Bundestag bringt Migrationspaket auf den Weg

Der Bundestag hat ein Gesetzespaket zu Migration und Integration verabschiedet. Dabei geht es zum einen um die Zuwanderung von Fachkräften und zum anderen um eine klare Begrenzung der illegalen Migration. 

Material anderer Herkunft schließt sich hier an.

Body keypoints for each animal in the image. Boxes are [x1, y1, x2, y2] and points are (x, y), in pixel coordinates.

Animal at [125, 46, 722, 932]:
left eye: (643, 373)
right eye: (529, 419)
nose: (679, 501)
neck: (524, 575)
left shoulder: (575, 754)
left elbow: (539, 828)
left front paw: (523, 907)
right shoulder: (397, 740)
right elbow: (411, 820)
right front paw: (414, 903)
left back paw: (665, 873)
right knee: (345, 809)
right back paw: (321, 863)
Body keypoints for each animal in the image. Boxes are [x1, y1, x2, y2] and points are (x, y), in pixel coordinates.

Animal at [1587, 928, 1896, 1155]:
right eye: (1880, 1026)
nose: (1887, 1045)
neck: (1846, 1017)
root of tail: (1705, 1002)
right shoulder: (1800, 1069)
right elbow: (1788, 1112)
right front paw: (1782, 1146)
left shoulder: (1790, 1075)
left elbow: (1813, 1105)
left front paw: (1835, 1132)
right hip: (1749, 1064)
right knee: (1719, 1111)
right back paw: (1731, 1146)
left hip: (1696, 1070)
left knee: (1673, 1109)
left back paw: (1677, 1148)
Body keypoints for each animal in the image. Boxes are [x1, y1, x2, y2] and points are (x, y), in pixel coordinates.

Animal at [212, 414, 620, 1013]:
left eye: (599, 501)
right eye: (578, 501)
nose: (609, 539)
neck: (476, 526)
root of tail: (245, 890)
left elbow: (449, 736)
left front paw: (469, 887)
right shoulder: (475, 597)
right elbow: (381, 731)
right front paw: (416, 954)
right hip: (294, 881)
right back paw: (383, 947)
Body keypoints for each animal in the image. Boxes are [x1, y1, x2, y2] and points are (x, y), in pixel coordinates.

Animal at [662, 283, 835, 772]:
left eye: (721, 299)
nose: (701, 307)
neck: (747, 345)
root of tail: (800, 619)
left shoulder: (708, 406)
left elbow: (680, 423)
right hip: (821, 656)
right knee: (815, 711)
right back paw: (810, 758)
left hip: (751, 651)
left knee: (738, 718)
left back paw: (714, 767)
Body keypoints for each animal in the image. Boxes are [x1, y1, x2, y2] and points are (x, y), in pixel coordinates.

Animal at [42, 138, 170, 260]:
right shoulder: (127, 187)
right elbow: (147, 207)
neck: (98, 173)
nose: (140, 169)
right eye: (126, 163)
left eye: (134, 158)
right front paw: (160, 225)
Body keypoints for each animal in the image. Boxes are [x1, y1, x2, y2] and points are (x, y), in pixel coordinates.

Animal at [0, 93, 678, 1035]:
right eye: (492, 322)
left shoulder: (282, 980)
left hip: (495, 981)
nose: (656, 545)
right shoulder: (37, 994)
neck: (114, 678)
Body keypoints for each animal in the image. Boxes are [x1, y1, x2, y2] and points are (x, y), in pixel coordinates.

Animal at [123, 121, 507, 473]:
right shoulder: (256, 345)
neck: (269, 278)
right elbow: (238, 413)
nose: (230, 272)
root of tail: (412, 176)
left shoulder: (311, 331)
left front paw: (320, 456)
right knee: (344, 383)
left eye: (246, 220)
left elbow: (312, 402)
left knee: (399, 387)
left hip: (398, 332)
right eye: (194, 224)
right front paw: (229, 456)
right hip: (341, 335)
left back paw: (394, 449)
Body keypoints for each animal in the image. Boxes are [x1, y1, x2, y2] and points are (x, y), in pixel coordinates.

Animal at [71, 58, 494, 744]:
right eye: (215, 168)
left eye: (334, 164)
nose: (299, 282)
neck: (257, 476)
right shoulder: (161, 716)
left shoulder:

Der stellvertretende Vorsitzende der CDU/CSU-Bundestagsfraktion, Thorsten Frei, sprach von einem "neuen Rahmen für die Zuwanderung von dringend benötigten Fachkräften." Ein Arbeitsplatz und eine Qualifikation nach deutschen Standards seien dabei aber entscheidende Voraussetzungen. "Eine Zuwanderung in die sozialen Sicherungssysteme wird es mit CDU und CSU nicht geben", so Frei weiter. 

Fachkräfte IT

Fachkräftemangel ist Wachstumsbremse

Frei erklärt dazu, man wolle die Voraussetzung schaffen, um die Migration aus Drittländern in den deutschen Arbeitsmarkt zu erleichtern. Dies sei angesichts des demografischen Wandels und des Fachkräftemangels erforderlich. Andererseits müsse wirksam durchgesetzt werden können, dass Ausländer ohne Bleiberecht das Land auch wieder verlassen. 
Hermann Gröhe, als Fraktionsvize für arbeits- und sozialpolitische Fragen zuständig, fürchtet, Fachkräftemangel könne als Wachstumsbremse wirken. Um ihn zu beheben, sollen IT-Experten aus Nicht-EU-Staaten künftig auch ohne formalen Abschluss zum Arbeiten nach Deutschland kommen können - allerdings müssen sie eine dreijährige einschlägige Berufserfahrung vorweisen. Erstmals wird auch – auf fünf Jahre befristet - die Möglichkeit geschaffen, zur Suche eines Ausbildungsplatzes nach Deutschland einzureisen.  Die Bewerber dürfen jedoch noch keine 25 Jahre alt sein und müssen über gute deutsche Sprachkenntnisse verfügen. 

Hürden für Abschiebegewahrsam senken

Bei der Ausreisepflicht soll künftig klarer zwischen denjenigen unterschieden werden, die unverschuldet an ihrer Ausreise gehindert sind, und denjenigen, die tricksen, täuschen oder sich nicht um die Beschaffung ihres Passes kümmern.  Im Rahmen des Geordnete-Rückkehr-Gesetzes werden die Hürden für die Verhängung des Ausreisegewahrsams gesenkt, damit mehr Ausreisepflichtige tatsächlich abgeschoben werden können. Die Regelung zur Duldung von Ausreisepflichtigen mit einer Beschäftigung wird auf Altfälle beschränkt, also auf Menschen, die vor dem 1. August 2018 eingereist sind. Ende 2023 läuft die Beschäftigungsduldung komplett aus.